I originally thought numerical linear algebra was the course to start learning how to optimize numerical computations
Numerical linear algebra is a start for learning how to do optimized numerical computation. It just isn't an end. Trefethen's book is a solid introduction to the foundations of algorithmic design; algorithmic design is the most mathematical aspect of numerical computation, though not all of it is linear algebraic.
There are, however, many further (mathematical) topics in the field that you can pursue to further your understanding. Some broader coverage of numerical analysis is also helpful (see, for example, Higham's book Accuracy and Stability of Numerical Algorithms), as well as a wealth of literature on parallel computation, much of which is unfortunately still too state-of-the-art for there to be a single concise up-to-date textbook. During my own graduate studies I followed online materials from courses; see for example UC Berkeley's parallel computation course.

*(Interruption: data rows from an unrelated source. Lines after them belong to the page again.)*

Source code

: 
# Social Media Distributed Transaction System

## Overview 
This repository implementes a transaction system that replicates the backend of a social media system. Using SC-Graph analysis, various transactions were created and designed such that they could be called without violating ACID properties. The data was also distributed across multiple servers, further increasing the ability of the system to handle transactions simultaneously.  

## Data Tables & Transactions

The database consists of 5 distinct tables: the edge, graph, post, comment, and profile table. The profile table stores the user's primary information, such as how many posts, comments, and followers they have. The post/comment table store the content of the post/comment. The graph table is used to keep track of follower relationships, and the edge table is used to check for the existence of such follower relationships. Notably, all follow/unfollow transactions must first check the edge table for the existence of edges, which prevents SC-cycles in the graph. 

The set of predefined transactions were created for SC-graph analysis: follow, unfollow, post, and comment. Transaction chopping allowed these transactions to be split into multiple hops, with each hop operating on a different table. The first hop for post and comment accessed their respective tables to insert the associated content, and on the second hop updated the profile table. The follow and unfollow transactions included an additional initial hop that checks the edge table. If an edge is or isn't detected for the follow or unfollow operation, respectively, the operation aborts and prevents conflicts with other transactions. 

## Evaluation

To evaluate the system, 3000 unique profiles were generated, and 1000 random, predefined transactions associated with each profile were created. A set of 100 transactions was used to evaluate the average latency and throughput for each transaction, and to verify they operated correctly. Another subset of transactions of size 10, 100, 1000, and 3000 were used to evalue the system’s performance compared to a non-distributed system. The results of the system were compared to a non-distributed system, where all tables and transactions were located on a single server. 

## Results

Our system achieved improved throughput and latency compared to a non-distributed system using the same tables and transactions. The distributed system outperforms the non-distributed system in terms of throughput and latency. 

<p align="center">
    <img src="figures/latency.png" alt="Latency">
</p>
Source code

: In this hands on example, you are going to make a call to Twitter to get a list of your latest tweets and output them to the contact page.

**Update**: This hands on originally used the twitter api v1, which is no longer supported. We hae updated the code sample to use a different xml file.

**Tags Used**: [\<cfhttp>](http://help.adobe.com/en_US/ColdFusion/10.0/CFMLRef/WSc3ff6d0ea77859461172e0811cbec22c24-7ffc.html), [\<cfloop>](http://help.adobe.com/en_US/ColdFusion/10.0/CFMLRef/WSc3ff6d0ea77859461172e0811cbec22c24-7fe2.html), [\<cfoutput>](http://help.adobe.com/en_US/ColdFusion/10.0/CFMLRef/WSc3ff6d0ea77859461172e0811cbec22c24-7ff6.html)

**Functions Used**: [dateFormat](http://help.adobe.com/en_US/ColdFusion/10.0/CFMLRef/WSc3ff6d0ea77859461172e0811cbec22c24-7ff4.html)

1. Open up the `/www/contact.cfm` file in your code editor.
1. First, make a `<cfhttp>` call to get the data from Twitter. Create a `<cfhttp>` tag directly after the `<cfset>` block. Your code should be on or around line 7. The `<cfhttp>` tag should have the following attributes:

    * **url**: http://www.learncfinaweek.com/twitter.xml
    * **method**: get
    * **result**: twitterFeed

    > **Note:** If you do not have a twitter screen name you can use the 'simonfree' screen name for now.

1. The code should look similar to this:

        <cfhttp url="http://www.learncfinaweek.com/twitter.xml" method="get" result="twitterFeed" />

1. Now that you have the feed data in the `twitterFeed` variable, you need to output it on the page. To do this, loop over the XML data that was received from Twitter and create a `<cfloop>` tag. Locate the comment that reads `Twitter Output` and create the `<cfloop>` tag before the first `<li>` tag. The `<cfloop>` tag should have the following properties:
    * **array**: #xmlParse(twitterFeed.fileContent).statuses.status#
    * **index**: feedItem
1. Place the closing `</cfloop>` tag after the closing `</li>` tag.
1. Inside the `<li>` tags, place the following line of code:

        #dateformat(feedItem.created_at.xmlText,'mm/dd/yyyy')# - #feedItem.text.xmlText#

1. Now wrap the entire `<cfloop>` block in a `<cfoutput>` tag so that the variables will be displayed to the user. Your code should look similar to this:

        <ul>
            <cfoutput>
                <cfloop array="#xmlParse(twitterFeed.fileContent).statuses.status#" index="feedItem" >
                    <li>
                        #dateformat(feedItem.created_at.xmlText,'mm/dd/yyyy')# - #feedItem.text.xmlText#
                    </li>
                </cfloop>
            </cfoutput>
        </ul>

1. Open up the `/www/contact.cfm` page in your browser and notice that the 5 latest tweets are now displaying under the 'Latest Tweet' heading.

However, the reality of the situation is that numerical computation is not solely mathematical. We perform our computation not with abstract Turing machines, but with electronic computers. Therefore, the hardware constraints of specific electronic computer configurations become extremely important. As a simple example, one of the basic considerations to make when coding an algorithm is which data to store in memory for future recall. If performance is important, then these considerations are based upon physical access times to different forms of memory; modern CPUs have several levels of memory cache that are much smaller but have faster access time compared to the larger system memory. These access times are based upon the electronic wiring and can vary not only based on the particular model of CPU, but also on the physical manufacturing properties that can differ very slightly between individual CPUs of the same model.
Another large topic I encourage you to read into is GPU-based computation. Once again, the primary considerations are hardware-based rather than mathematical, based upon the highly parallel, shared-memory nature of GPUs.